Trudi shook her head.
“It’s so,” Eva insisted and lifted Seehund’s ears, trying to make them stand up straight, but he flicked them the way he did when he chased away flies.
“He wants to go for a walk,” Trudi said.
Eva held the leash and Trudi carried the flower as they walked the dog to the end of Schreberstrasse and back. When Trudi suggested taking Seehund to the river, Eva glanced down the street as if trying to make sure none of the other children saw her with Trudi. “Let’s stay here today,” she said.
When they returned to the pay-library, Trudi sat down on the front steps and Seehund laid his head on her knees. Eva stood in front of her as if waiting for her to say something, but Trudi plucked silently at the stem of the lantern flower.
“Mothers have a baby pouch inside their tummy,” Eva blurted, “and fathers put seeds for babies there, and then the baby starts to grow.”
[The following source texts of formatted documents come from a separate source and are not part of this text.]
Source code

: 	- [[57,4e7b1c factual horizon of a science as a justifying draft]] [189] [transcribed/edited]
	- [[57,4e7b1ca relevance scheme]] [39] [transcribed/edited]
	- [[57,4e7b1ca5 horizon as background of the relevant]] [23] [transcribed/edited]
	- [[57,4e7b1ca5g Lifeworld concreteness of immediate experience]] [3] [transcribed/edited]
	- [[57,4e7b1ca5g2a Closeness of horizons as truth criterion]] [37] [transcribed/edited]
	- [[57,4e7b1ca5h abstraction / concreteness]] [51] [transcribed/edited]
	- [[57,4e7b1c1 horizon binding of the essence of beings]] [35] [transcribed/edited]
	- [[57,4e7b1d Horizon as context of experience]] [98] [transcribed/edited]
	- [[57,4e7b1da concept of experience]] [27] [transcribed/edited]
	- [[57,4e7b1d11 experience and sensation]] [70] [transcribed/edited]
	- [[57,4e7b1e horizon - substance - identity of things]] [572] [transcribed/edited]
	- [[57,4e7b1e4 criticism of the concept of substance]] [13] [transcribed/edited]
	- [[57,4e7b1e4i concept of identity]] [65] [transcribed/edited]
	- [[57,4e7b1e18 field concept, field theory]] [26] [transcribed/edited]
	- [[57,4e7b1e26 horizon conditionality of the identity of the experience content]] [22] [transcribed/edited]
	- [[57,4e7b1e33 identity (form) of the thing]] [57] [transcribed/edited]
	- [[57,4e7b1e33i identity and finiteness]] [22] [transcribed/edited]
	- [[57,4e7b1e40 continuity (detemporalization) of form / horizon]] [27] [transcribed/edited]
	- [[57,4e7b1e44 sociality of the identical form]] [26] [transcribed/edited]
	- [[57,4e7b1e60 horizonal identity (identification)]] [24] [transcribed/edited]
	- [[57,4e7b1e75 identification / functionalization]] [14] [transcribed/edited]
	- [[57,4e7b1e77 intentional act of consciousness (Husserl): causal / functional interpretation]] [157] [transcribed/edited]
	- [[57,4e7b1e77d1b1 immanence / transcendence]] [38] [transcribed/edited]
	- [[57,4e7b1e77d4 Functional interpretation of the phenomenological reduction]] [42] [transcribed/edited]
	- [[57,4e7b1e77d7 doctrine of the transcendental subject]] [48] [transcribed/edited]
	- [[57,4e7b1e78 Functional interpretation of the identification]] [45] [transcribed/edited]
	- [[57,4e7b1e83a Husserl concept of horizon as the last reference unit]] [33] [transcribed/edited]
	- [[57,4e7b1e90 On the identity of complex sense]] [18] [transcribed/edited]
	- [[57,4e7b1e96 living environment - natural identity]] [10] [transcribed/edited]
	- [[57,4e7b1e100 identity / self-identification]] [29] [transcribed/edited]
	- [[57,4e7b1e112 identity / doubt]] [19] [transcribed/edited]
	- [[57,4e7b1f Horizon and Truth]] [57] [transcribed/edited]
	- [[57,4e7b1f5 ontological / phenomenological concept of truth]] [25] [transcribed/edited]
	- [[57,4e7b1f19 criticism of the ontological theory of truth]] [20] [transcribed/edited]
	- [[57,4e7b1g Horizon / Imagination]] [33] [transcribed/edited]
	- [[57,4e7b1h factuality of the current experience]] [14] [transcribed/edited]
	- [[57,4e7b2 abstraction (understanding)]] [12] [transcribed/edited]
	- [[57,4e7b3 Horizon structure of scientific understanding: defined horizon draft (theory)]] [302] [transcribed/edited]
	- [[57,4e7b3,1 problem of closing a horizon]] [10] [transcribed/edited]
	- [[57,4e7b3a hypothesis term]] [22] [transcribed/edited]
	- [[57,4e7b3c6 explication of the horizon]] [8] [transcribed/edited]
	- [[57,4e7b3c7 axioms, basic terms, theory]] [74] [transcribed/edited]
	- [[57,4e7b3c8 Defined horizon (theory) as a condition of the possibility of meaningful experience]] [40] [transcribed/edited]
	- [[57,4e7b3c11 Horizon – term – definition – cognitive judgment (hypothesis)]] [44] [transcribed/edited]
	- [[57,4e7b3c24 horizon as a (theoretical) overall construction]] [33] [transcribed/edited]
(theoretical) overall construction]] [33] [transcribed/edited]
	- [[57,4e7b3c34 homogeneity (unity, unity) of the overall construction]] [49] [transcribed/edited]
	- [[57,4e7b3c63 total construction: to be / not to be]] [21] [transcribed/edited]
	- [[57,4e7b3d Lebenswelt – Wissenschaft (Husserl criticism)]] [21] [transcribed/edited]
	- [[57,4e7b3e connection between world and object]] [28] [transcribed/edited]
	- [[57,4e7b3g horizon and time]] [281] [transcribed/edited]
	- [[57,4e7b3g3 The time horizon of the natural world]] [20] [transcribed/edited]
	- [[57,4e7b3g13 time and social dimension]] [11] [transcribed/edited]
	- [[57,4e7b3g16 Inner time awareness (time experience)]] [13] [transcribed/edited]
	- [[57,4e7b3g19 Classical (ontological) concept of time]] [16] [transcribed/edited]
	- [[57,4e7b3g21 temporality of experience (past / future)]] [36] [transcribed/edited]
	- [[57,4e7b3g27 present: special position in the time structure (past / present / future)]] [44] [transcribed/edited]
It was the silliest thing Trudi had ever heard; and yet, she had a sudden image of her dead brother still inside her mother, buried with her, always to stay within her—a privileged place of residence—as both of them decomposed beneath the earth. She found herself wondering if the pebbles would last and saw herself opening the coffin and finding it empty except for a fistful of tiny gray stones.
“It’s true,” Eva said.
“Flowers and vegetables grow from seeds,” Trudi explained to her, “not babies.”